I was trying to hand-condition some yellow Pardo Art Clay and all it did was crumble. I’d successfully hand-conditioned translucent Pardo Art Clay, but this yellow looked like grated cheese. I was getting frustrated.
So, I reread Ginger Davis Allman’s post on How to Condition Pardo Translucent Art Clay and her phrase, “Pardo doesn’t fully condition until you make it super thin” stuck with me. She also said that polymer clay is thixotropic. “This means that when you apply a sudden stress to the material, it will often fracture rather than yield… If you stretch it really slowly, it will easily stretch and flow.”
This gave me the idea to just use the clay machine and gradually make the clay really thin before conditioning it. The ten minute video below shows the process using translucent Pardo Art Clay.

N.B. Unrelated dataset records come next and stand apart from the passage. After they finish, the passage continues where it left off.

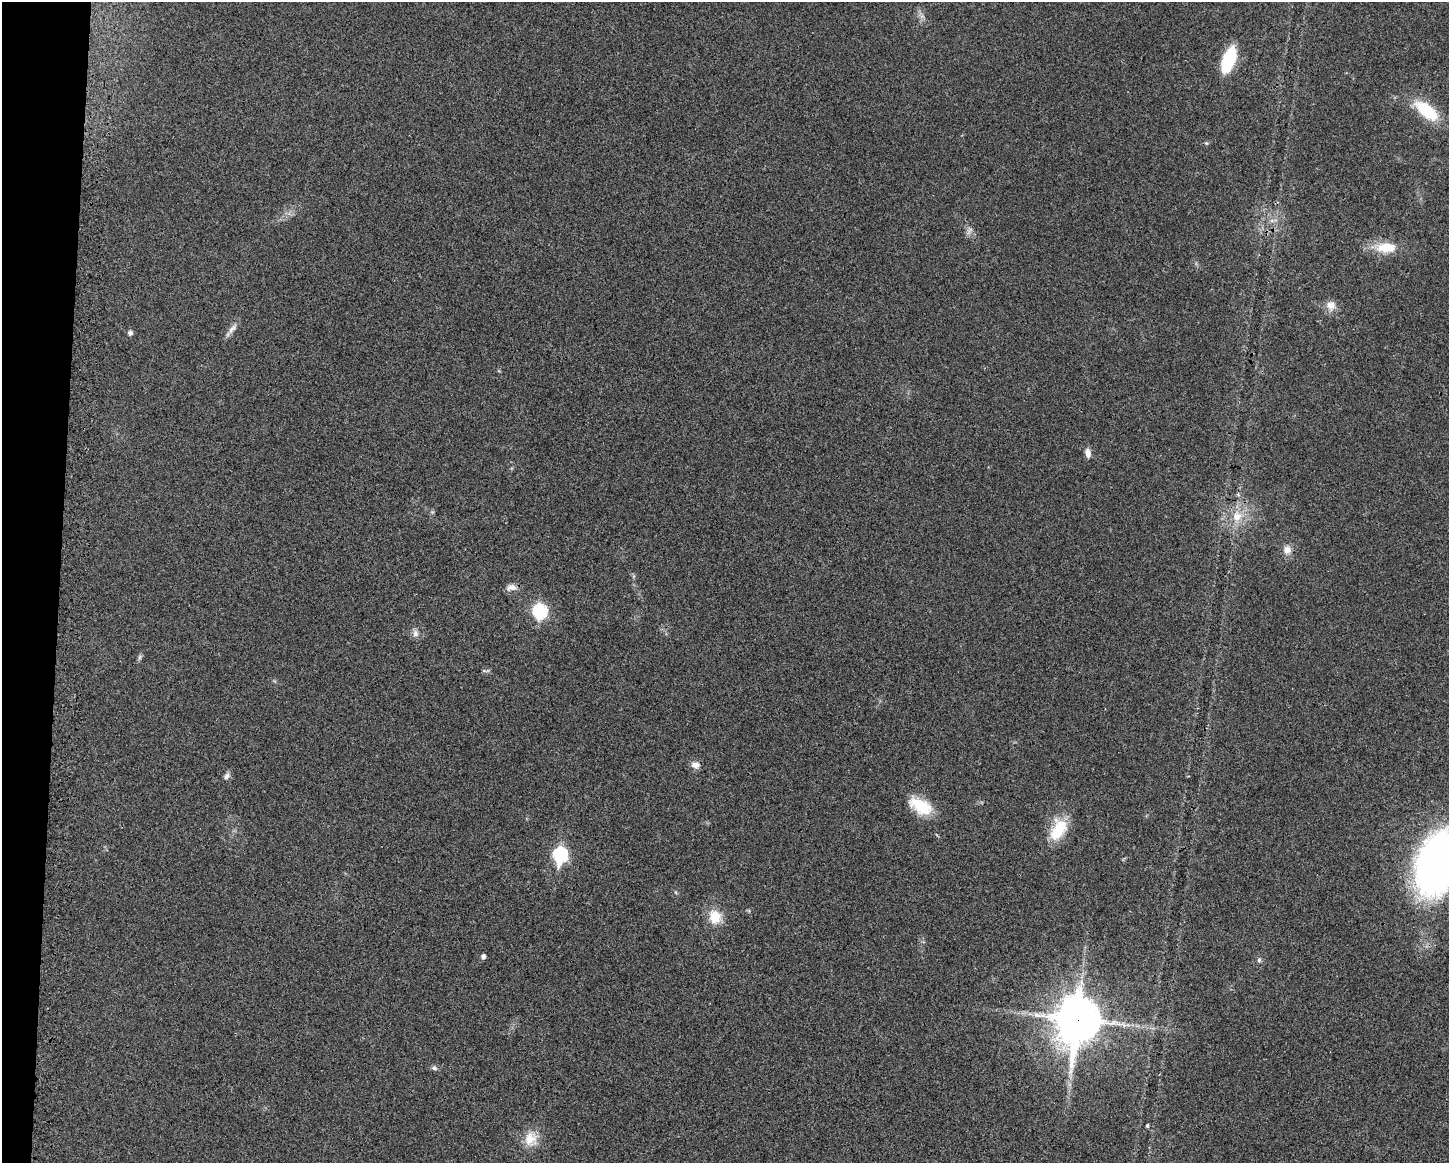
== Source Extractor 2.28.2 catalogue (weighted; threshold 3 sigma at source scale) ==
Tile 7 of 3 x 4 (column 1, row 3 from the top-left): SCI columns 225-1671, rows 1196-2356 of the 4705 x 4716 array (HDU 1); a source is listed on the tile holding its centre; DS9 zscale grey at full resolution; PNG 1451 x 1165 px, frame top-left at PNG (2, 2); no overlay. Shown black and unused: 4% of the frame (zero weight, under 3 of 4 exposures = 3% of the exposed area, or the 3 px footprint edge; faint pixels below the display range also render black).
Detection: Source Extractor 2.28.2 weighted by HDU 2 'WHT'; one run over the whole footprint, this tile lists its part. Background 0.0234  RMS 0.0057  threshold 0.0255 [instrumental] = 3 sigma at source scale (4.5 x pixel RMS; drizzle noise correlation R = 1.50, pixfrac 1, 0.05/0.05 arcsec/px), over >= 5 px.
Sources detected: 33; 2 too faint to see at this stretch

First, I cut new slices from the block of polymer clay. Without folding or doubling them, I gradually made them 0.5mm thin. Then, I was able to condition the clay. It became supple and I could fold it without breaking and eventually make it the thickness I wanted.
I tried it with other colors of Pardo and some hard Cernit and Kato and it also worked. So this is my new method of conditioning really firm clay. It’s not mess-free, but the clay comes together.
If the clay is stubbornly dry, there are always the products in the photo below to mix into the crumbs. I prefer the soft mixes because they’re less messy than the liquids. Soft translucent clay also works. I’ve also heard of using mineral oil or baby oil, but haven’t tried them.
I try to mix Kato Liquid Polyclay with Kato clay, Fimo Mix Quick with Fimo clay, etc. Not that I’m a purist, it’s that I’m a novice. Each brand of clay is different and don’t want to cause myself problems.